### DATA EXCERPTS

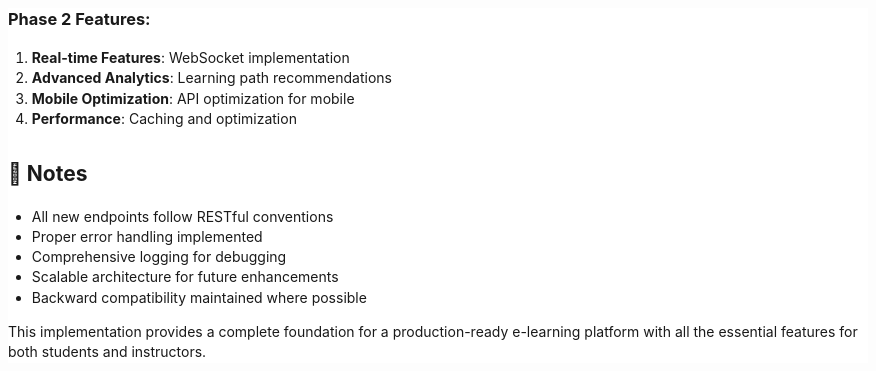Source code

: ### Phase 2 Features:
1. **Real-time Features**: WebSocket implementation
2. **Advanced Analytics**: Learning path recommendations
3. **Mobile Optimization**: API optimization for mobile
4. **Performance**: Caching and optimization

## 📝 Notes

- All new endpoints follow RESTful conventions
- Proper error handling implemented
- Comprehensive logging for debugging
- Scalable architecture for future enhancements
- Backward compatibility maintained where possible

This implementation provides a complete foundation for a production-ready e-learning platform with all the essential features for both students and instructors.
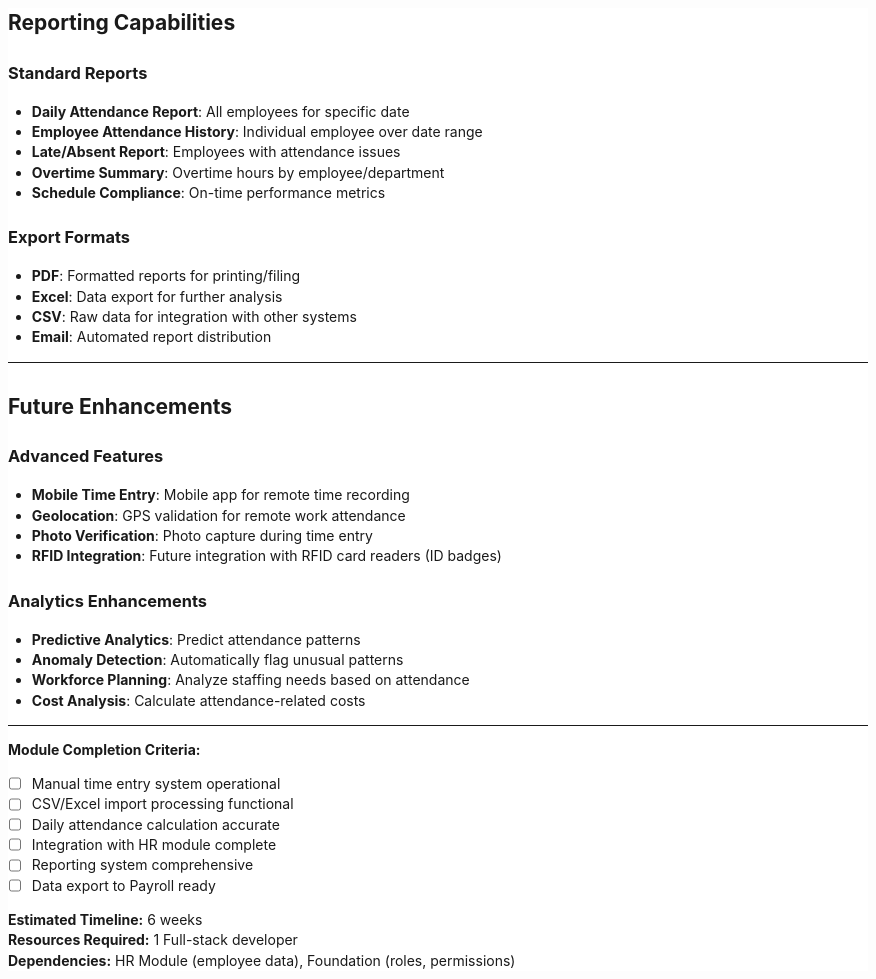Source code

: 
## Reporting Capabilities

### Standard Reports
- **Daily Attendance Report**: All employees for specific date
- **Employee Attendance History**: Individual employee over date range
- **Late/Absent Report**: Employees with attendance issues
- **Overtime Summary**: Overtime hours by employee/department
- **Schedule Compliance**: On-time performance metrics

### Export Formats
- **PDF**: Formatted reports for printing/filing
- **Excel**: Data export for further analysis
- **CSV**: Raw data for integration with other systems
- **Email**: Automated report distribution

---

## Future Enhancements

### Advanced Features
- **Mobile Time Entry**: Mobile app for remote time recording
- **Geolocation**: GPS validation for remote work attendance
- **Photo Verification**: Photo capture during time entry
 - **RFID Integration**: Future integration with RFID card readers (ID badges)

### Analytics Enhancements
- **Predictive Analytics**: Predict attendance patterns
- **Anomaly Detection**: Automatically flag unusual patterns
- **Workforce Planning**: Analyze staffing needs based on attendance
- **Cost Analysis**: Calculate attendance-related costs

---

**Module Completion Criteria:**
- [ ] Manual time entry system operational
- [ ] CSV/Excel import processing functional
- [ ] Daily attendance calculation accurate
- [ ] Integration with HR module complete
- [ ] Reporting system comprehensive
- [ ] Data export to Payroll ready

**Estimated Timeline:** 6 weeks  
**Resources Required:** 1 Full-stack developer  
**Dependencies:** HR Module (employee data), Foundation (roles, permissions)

### WORK REQUEST
Only the pictures in the listing above get left out; print everything else exactly.

### EXPECTED ANSWER
Source code

: ### Phase 2 Features:
1. **Real-time Features**: WebSocket implementation
2. **Advanced Analytics**: Learning path recommendations
3. **Mobile Optimization**: API optimization for mobile
4. **Performance**: Caching and optimization

## 📝 Notes

- All new endpoints follow RESTful conventions
- Proper error handling implemented
- Comprehensive logging for debugging
- Scalable architecture for future enhancements
- Backward compatibility maintained where possible

This implementation provides a complete foundation for a production-ready e-learning platform with all the essential features for both students and instructors.
Source code

: 
## Reporting Capabilities

### Standard Reports
- **Daily Attendance Report**: All employees for specific date
- **Employee Attendance History**: Individual employee over date range
- **Late/Absent Report**: Employees with attendance issues
- **Overtime Summary**: Overtime hours by employee/department
- **Schedule Compliance**: On-time performance metrics

### Export Formats
- **PDF**: Formatted reports for printing/filing
- **Excel**: Data export for further analysis
- **CSV**: Raw data for integration with other systems
- **Email**: Automated report distribution

---

## Future Enhancements

### Advanced Features
- **Mobile Time Entry**: Mobile app for remote time recording
- **Geolocation**: GPS validation for remote work attendance
- **Photo Verification**: Photo capture during time entry
 - **RFID Integration**: Future integration with RFID card readers (ID badges)

### Analytics Enhancements
- **Predictive Analytics**: Predict attendance patterns
- **Anomaly Detection**: Automatically flag unusual patterns
- **Workforce Planning**: Analyze staffing needs based on attendance
- **Cost Analysis**: Calculate attendance-related costs

---

**Module Completion Criteria:**
- [ ] Manual time entry system operational
- [ ] CSV/Excel import processing functional
- [ ] Daily attendance calculation accurate
- [ ] Integration with HR module complete
- [ ] Reporting system comprehensive
- [ ] Data export to Payroll ready

**Estimated Timeline:** 6 weeks  
**Resources Required:** 1 Full-stack developer  
**Dependencies:** HR Module (employee data), Foundation (roles, permissions)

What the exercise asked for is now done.